The Voice: “I Hate This Country”
by Bob Schwartz
Adam Levine is a popular musical artist with Maroon 5 and a coach on NBC’s singing competition The Voice.
Last night was an elimination round for two of the remaining eight contestants. Each of the four coaches (including Shakira, Usher and Blake Shelton) has members of their respective teams in the competition.
After the typical tense triage, three contestants remained. Only one would survive. Of those, two were from Team Adam, and one was a talented singer named Judith Hill. She may not have been destined to win, but she was a solid performer who had already had a career as a backup singer for Michael Jackson, and might yet get a chance on her own. The two other singers remaining were not in her league.

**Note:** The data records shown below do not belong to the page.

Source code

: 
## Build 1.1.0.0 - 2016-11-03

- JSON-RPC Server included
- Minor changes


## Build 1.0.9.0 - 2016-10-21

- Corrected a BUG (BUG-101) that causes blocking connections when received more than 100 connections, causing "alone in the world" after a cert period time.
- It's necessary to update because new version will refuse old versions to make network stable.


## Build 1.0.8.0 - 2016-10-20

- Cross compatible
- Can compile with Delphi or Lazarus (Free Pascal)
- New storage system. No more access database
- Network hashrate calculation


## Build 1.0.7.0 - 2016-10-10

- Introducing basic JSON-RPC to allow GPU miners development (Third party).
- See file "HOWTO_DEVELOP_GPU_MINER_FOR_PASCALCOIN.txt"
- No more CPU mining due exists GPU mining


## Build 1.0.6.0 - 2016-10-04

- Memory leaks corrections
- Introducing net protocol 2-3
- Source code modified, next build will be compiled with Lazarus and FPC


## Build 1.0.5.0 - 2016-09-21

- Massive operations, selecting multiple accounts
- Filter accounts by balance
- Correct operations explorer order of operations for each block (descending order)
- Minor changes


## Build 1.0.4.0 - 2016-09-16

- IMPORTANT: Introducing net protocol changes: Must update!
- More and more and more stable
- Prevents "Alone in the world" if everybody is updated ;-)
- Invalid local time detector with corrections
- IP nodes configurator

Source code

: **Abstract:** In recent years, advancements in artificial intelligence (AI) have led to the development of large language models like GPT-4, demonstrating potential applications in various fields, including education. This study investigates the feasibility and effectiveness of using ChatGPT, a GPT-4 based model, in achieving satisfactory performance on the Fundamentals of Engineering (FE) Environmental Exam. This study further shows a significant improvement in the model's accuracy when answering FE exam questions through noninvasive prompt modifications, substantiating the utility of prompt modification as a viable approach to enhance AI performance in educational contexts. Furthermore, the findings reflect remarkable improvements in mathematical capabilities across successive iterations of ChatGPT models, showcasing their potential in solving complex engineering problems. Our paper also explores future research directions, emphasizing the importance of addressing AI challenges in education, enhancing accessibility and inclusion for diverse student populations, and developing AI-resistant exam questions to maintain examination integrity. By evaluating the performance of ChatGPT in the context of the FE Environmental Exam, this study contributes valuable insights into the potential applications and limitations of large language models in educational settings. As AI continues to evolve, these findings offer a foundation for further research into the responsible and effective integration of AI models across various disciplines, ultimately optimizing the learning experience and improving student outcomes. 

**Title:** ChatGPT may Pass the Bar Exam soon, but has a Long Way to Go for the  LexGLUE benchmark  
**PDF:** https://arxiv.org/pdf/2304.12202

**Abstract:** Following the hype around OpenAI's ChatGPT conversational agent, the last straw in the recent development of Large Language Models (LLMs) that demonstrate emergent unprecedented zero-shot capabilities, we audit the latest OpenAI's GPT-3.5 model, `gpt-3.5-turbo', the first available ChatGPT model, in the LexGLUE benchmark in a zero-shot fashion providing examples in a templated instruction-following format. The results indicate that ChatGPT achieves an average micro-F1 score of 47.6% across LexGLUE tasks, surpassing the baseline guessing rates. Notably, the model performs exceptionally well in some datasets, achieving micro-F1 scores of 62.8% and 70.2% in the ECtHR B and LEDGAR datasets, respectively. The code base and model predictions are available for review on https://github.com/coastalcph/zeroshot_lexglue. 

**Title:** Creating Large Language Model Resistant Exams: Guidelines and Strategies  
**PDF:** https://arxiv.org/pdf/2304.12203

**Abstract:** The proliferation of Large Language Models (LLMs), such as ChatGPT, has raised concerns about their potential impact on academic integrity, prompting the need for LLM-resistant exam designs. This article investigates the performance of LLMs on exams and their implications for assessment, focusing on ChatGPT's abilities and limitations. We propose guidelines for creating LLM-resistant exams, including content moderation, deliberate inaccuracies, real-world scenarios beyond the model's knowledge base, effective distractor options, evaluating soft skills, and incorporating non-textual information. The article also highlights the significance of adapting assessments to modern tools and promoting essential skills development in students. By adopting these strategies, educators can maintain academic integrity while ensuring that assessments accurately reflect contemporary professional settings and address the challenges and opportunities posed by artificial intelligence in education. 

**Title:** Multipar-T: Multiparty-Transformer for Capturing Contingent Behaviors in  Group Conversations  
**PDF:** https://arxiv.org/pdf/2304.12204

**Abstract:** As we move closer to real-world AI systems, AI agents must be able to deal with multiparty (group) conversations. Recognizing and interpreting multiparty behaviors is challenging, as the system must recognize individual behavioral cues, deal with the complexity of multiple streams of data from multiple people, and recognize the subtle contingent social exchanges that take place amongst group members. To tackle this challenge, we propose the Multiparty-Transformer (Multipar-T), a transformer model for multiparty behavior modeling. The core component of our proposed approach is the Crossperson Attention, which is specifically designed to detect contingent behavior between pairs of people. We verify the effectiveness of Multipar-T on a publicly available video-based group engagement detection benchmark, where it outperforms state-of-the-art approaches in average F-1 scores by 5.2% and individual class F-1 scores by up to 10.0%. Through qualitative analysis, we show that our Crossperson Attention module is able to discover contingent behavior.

The camera was on those three as host Carson Daly pronounced the obligatory nail-biting “America has voted” spiel. In the background, you could hear a simple comment from Coach Adam, as he likely sensed that the most worthy of the three was about to be eliminated:
“I hate this country.”
Meaning, one presumes: I hate these stupid popularity contests, even one that I am a part of, where merit matters less than the judgment of numbers and the crowd. I don’t hate America, but I hate it when America speaks like this.
And then, Judith Hill was gone.
Every one of the artist-coaches has built a successful career, and knows that entertainment, like every other field, is not entirely a meritocracy. Still, even accounting for differences in taste, a few minutes of singing can reveal those with consistent control, those who can find and hit all the notes, those who can put power and style in what they sing—and those who can’t.
So Adam, and everybody else who gets frustrated by singing competitions that don’t always give us the best, or political systems that don’t either, embrace your frustration. At least it means that you haven’t given up, that you still have standards, that you still have hope and expectations that the competitions and elections will give us winners who really can sing—even if we lose some worthy ones along the way.